Human keypoint data:
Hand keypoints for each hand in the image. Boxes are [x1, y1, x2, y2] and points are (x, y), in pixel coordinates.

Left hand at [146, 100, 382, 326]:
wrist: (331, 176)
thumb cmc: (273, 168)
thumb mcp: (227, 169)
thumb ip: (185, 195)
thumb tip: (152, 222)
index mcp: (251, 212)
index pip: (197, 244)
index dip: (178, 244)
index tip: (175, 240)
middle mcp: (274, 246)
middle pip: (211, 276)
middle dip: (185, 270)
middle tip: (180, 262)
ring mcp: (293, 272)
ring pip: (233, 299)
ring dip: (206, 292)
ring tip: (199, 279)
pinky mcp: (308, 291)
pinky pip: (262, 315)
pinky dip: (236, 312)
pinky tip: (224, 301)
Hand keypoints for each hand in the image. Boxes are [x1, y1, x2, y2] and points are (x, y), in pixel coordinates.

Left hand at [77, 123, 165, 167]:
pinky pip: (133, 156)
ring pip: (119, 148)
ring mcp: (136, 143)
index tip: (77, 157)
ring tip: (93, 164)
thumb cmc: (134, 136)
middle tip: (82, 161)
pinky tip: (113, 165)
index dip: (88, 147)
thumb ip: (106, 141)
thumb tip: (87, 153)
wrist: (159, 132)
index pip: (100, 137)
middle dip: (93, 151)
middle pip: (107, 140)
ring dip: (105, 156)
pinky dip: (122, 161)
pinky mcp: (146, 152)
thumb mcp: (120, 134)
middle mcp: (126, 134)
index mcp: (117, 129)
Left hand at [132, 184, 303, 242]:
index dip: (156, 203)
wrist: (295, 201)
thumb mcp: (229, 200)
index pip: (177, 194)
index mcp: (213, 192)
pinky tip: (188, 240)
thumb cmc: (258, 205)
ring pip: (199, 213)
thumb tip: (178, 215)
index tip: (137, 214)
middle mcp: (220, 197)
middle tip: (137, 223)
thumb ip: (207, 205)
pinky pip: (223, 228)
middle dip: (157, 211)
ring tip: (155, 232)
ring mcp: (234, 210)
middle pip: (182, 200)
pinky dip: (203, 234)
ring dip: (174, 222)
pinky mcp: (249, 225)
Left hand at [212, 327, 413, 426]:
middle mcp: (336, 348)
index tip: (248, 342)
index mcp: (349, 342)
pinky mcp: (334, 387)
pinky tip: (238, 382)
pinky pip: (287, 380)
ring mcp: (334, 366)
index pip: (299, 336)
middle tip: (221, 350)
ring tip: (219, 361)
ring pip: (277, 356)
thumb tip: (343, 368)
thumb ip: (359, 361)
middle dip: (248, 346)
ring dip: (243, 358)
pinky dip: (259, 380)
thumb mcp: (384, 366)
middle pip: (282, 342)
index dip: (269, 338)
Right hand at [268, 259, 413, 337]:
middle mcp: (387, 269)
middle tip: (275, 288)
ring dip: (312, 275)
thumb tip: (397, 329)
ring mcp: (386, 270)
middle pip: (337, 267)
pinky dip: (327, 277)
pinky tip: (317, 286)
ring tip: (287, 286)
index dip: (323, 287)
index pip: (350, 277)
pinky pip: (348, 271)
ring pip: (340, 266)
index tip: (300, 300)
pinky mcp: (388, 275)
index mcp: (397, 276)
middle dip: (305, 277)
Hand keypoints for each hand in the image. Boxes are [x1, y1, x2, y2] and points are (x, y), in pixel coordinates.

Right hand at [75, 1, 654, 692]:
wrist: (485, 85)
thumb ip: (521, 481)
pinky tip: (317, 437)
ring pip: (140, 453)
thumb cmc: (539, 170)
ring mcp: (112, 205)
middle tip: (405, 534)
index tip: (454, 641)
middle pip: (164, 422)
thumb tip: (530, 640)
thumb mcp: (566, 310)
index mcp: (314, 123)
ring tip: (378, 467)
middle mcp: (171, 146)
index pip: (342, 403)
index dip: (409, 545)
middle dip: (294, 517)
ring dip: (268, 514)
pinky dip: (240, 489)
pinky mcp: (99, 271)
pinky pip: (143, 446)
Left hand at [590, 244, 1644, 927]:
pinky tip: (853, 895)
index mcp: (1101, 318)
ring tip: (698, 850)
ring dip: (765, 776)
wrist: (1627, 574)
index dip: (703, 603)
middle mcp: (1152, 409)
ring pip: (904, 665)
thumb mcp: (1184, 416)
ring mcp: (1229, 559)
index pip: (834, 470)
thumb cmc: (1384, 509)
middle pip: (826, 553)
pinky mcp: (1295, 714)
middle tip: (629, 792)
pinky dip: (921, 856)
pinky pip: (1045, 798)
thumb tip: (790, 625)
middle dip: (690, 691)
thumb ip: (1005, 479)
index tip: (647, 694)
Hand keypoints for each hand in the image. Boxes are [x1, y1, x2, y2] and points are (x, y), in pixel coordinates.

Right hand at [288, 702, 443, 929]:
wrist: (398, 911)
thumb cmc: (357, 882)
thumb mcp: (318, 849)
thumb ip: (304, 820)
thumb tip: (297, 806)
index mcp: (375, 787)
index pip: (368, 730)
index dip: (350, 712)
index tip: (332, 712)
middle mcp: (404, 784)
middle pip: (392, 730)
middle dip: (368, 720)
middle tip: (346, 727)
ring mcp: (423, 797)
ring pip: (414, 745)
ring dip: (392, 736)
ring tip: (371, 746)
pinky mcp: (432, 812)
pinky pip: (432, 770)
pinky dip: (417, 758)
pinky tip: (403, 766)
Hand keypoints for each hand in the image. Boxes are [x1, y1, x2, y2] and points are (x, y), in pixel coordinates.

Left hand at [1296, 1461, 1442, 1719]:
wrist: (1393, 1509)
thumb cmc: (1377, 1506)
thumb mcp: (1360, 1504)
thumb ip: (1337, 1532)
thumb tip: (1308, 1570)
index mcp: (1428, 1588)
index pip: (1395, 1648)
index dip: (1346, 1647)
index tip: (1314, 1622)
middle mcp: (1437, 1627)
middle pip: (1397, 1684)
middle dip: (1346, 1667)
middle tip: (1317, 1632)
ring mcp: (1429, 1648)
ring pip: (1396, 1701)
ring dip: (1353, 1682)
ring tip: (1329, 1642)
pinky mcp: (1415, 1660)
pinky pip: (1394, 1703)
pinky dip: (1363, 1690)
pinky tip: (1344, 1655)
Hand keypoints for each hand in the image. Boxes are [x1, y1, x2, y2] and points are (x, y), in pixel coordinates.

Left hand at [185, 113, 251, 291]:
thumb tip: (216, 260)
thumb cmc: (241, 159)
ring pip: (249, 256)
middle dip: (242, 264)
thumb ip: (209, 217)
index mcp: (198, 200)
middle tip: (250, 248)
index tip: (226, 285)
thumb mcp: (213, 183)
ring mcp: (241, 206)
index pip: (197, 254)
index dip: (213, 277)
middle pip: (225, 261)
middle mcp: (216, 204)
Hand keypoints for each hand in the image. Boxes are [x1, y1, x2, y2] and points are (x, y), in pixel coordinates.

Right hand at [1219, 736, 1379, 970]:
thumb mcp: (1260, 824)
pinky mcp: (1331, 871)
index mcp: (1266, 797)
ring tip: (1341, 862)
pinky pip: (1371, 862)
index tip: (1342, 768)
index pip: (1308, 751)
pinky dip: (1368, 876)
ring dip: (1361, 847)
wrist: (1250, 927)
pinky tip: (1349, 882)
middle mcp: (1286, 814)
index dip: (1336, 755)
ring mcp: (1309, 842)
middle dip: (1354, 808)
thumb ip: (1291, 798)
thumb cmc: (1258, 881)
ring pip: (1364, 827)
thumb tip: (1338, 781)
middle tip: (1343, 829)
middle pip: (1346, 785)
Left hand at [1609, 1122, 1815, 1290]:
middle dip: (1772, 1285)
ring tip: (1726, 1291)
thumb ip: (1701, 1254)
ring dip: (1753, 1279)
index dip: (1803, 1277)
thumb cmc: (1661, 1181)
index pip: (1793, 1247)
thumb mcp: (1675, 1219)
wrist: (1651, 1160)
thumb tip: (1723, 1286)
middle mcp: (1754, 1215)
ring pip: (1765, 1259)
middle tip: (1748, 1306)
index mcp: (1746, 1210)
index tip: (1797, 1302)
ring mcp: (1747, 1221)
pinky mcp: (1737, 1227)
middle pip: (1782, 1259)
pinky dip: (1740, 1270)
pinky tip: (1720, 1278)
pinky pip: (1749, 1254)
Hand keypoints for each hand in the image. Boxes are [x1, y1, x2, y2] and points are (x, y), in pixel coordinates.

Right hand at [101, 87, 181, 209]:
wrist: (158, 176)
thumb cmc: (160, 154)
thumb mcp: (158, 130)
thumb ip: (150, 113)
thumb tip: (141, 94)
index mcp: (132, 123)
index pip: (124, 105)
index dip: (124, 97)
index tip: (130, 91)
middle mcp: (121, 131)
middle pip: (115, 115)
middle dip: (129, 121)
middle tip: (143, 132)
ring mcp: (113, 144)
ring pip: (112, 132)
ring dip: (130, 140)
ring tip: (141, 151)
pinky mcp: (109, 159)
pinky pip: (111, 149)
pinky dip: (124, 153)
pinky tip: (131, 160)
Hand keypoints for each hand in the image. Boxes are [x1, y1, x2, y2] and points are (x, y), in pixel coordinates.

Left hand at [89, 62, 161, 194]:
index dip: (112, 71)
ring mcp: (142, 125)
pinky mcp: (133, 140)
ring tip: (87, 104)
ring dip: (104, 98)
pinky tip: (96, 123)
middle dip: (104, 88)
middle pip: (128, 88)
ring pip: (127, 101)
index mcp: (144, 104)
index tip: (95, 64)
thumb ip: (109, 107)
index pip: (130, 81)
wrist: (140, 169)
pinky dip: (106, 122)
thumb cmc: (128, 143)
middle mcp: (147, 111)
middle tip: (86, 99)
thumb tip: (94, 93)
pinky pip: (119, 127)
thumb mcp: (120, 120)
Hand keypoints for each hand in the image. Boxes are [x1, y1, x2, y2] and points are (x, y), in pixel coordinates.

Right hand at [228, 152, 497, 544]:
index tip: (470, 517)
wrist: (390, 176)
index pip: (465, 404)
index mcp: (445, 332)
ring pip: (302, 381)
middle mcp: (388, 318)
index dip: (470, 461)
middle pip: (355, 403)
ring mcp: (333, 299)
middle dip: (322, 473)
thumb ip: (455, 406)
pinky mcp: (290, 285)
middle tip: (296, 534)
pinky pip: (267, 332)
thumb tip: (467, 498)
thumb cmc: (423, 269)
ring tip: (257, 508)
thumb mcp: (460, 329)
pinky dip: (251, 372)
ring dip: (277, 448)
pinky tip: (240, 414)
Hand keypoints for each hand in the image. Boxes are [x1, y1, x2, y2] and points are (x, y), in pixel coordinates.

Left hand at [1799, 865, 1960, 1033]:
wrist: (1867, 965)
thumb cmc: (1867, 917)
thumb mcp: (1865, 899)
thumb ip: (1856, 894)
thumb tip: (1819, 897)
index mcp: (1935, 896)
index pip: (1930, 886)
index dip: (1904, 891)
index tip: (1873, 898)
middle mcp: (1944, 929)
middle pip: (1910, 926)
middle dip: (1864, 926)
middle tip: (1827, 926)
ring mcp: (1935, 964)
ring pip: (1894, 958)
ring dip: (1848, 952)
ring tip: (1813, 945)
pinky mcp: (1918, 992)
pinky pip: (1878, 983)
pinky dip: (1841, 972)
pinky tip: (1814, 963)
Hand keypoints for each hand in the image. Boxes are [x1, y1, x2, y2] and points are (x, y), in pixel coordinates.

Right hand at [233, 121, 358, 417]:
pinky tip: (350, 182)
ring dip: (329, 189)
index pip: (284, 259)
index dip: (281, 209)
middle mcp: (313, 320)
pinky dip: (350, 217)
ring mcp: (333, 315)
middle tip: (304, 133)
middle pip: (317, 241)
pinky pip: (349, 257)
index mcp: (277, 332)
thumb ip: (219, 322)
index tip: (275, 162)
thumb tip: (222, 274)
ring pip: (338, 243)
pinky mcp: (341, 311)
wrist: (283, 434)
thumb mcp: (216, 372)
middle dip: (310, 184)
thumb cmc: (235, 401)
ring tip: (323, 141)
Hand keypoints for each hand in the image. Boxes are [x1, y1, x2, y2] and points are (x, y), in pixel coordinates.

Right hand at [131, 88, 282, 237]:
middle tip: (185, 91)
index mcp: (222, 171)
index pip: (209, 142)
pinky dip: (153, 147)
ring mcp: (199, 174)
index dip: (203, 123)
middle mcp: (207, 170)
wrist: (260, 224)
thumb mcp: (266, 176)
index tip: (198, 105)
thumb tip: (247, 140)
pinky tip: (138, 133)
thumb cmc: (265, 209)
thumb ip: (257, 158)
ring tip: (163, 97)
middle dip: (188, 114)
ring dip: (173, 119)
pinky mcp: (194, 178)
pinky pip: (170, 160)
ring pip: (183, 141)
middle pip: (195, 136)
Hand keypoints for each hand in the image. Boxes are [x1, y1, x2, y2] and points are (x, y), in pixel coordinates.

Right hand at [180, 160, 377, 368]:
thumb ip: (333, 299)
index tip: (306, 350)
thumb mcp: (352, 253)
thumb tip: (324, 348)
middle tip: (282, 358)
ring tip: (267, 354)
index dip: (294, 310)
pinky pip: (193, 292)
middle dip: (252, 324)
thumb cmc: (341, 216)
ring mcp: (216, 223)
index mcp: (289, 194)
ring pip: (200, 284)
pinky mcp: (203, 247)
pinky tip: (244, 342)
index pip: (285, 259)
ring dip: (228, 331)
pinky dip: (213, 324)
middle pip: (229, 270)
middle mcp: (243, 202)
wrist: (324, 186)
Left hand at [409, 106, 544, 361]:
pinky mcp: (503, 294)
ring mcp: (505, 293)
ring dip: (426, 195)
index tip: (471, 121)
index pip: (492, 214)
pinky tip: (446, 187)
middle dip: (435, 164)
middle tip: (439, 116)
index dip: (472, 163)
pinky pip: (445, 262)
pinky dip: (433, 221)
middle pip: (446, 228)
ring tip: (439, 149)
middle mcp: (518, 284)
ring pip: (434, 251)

**Exercise description**
Restate word for word the entries above, starting at the line with "thumb ip: (209, 217)" and ending at the line with "ring tip: (1341, 862)", inclusive, and no others.

**Answer to this task**
thumb ip: (209, 217)
index mcp: (198, 200)
middle tip: (250, 248)
index tip: (226, 285)
thumb mcp: (213, 183)
ring mcp: (241, 206)
index pip: (197, 254)
index dip: (213, 277)
middle pip: (225, 261)
middle mcp: (216, 204)
Hand keypoints for each hand in the image. Boxes are [x1, y1, x2, y2] and points are (x, y), in pixel coordinates.

Right hand at [1219, 736, 1379, 970]:
thumb mcp: (1260, 824)
pinky mcp: (1331, 871)
index mcp: (1266, 797)
ring tip: (1341, 862)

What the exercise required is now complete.